- _Activity A_:
In the interview with Michael Sarnowski, what choice did he call atypical for him when revising "A Sudden Tilt of the Head"?
- _Activity B_:
Pick up the interview with Michael Sarnowski right after its last line and carry it on from there.

Document excerpt Block Start

TLS: Kirie, I just want to say it has been a pleasure to talk with you. Thank you so much for your time and insightful answers.

An Interview with Michael Sarnowski

Michael Sarnowski

Carrie Causey:  In your poem, “A Sudden Tilt of the Head,” your speaker inevitably must “explore connections at the synapse/ that abstract the direct/ blur…” Could you describe your writing process a bit? Specifically, how do you take advantage of and navigate that moment when the muse visits? 

Michael Sarnowski: My poems tend to begin in a position of not knowing. I’ll often start with a single image, phrase, or conflict, and then build until unforeseen turns provide a sense of direction. There’s usually a secondary conflict that is revealed, and the complexion created with this minefield approach is what I find intriguing. “A Sudden Tilt of the Head” pivots around the idea of reading into a situation, and the tendency to magnify or memorialize events in our lives. By interrogating this instinct alongside an inherently dramatic image, there are competing interests in the poem. How the poem is interpreted from there is out of my hands, which is usually for the better.

Once a draft is relatively complete, revision is a crucial part of the process. The decision to make “A Sudden Tilt of the Head” one sentence (an atypical choice for me) and to focus on a single moment in time directed the revision towards brevity, concision.

 

CC: Is there a question about the world that overarches your work? What historical, social, or personal question do you seem to respond to or follow the most?

MS: I have an irrepressible desire to better understand the world. I wouldn’t say there’s a specific question I’m attempting to answer, nor do I think I can resolve the unknowns that intrigue me, but rather I hope to more clearly understand individual circumstances.

I’ve always found small scale interaction to be much more meaningful, and similarly, each poem is an opportunity to explore how a concept impacts the individual. If the individual experience is dealt with honestly it will become universal.

M. Sarnowski. LivesoftheBirds

CC: You are a musician as well as a poet. Do you find that your style of music parallels your style of writing in any way?

Document excerpt Block End
Supplied records Block Start

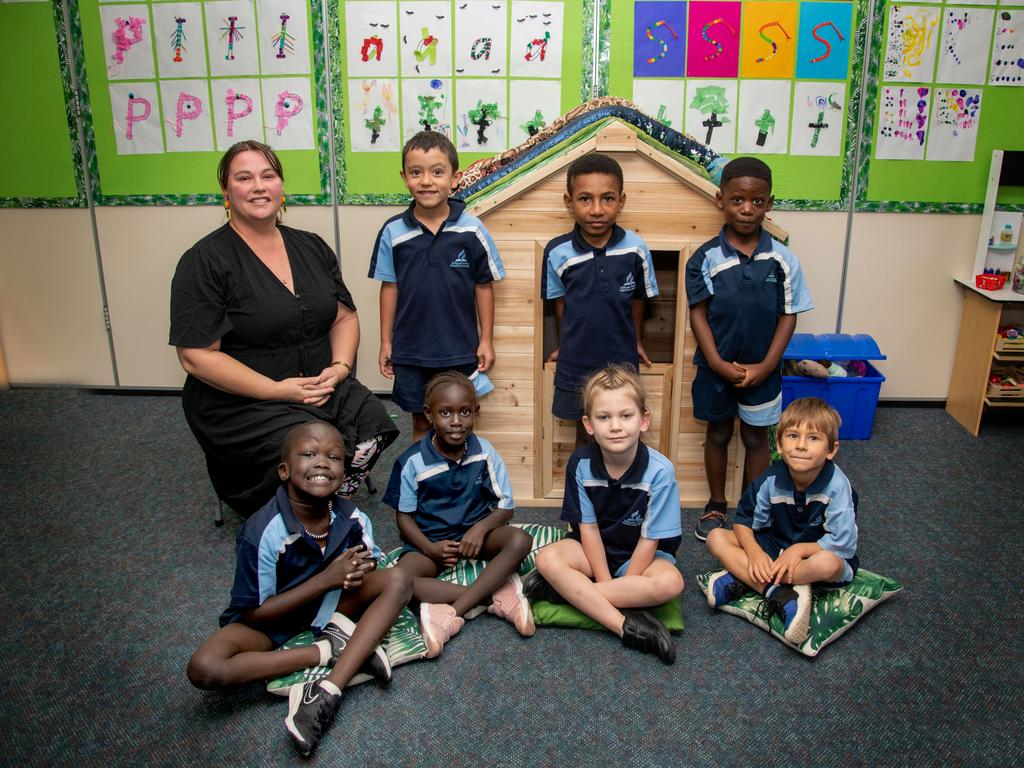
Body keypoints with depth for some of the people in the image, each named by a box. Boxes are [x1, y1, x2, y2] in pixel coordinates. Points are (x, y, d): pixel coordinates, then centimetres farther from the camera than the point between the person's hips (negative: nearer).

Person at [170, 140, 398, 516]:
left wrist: (340, 366, -6)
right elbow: (197, 356, -13)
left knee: (373, 424, -22)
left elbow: (345, 316, 15)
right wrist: (276, 390, -17)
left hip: (321, 385, 5)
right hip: (240, 401, -5)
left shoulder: (311, 247, 10)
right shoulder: (205, 262, -7)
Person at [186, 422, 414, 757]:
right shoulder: (264, 532, -27)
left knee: (398, 580, -18)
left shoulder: (353, 519, -16)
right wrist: (325, 579, -27)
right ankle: (330, 649, -18)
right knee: (205, 668, -30)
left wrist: (360, 572, -24)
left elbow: (369, 563, 2)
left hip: (330, 604, 4)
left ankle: (329, 691, -27)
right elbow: (253, 614, -20)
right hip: (270, 619, -3)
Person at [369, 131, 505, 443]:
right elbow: (389, 287, 2)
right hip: (410, 351, 1)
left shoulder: (472, 230, -9)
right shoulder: (393, 232, -6)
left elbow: (484, 286, -1)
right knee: (421, 421, 16)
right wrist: (386, 342, 4)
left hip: (460, 350, -1)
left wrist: (486, 341, 0)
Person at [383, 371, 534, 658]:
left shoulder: (485, 452, -8)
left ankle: (451, 614, -31)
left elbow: (506, 506, -2)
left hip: (475, 533, 1)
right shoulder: (413, 462, -12)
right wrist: (429, 548, -20)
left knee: (520, 540, -29)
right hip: (431, 541, -1)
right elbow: (404, 517, -2)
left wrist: (481, 528, -22)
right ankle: (498, 596, -29)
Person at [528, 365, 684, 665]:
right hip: (594, 550, 2)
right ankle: (627, 626, -28)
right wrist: (608, 585, -16)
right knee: (547, 558, -26)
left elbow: (650, 539, -17)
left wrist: (625, 584, -17)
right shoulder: (581, 464, -16)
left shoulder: (659, 471, -22)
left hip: (641, 555, -1)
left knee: (670, 583, -32)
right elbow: (588, 528, -11)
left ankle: (563, 589, -25)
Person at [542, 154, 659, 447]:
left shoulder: (635, 249, -13)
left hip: (622, 360, 0)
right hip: (576, 362, 0)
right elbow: (560, 302, 2)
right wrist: (564, 345, 9)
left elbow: (638, 298, 3)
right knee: (584, 433, 17)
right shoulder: (557, 252, -13)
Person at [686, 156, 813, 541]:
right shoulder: (705, 258, -9)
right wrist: (718, 363, -15)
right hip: (716, 368, 0)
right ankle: (716, 505, 34)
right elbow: (698, 314, -7)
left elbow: (788, 316, -4)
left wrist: (766, 366, -12)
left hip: (762, 370, 0)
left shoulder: (782, 259, -7)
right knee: (718, 434, 16)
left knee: (756, 438, 13)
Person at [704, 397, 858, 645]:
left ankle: (740, 579, -28)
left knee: (828, 563, -41)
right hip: (775, 548, 4)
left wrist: (798, 549, -22)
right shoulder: (772, 479, -14)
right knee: (716, 537, -15)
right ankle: (781, 595, -29)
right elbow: (744, 520, -4)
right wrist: (754, 552, -22)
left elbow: (843, 545, -24)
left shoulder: (836, 485, -23)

Supplied records Block End

- _Answer area A_:
Making the poem one sentence.

- _Answer area B_:
MS: I don’t think I’ve ever viewed the two mediums in the same light, but now that you bring
it up, to some degree they have mirrored one another over time. Through my teens and early twenties both my writing and music veered towards the brash, dense, and loud. In recent years, there’s been a shift towards simplifying and trying to make impactful moments through more relatable, even domestic, scenes. Instead of veiling an idea in ambiguity or complexity, my poems are now more likely to occur in grocery stores, the doctor’s office, or in the case of “A Sudden Tilt of the Head,” at the bedside.

 

CC: Where do you go for inspiration when you need it? What writers or activities can you rely on to renew your creative process?

MS: Seemingly, the most common sources of inspiration, or at least the prompts that tend to be most fruitful, tend to come from research, travel, or a moment that forces me to reevaluate who I think I am or some facet of human interaction. I suppose the relationship between those sources is that they allow me to step outside of myself or my comfort zone, ask questions, and perhaps most importantly, listen. I’ve always been quiet, and though that presents its own complications, I think listening, observing, and trying to understand the worldview of others is far more important than being the loudest in an attempt to get my point across.

So as not to ramble on catalysts for creativity, I’ll limit myself to five active examples. I’ve
really gravitated towards the poets B.H. Fairchild and Kim Addonizio, the fiction writer Alan
Heathcock, the films of Jeff Nichols (Take Shelter, Shotgun Stories), and Mad Men. There is an addictive honesty to each of these, and in most of them, that which goes unsaid only amplifies the conflicts rumbling in the undercurrent.

 

CC: How has your writing evolved since finishing the MFA program at Vanderbilt? Any advice for beginning writers in the process of evolving/ honing their craft?

MS: My time in Vanderbilt’s MFA program was fantastic because there was community of
great student writers and faculty like Mark Jarman and Rick Hilles who helped shape my work towards clarity and purpose. I’d like to imagine that that trajectory has continued, but with a wider range of subject matter that comes with each passing year.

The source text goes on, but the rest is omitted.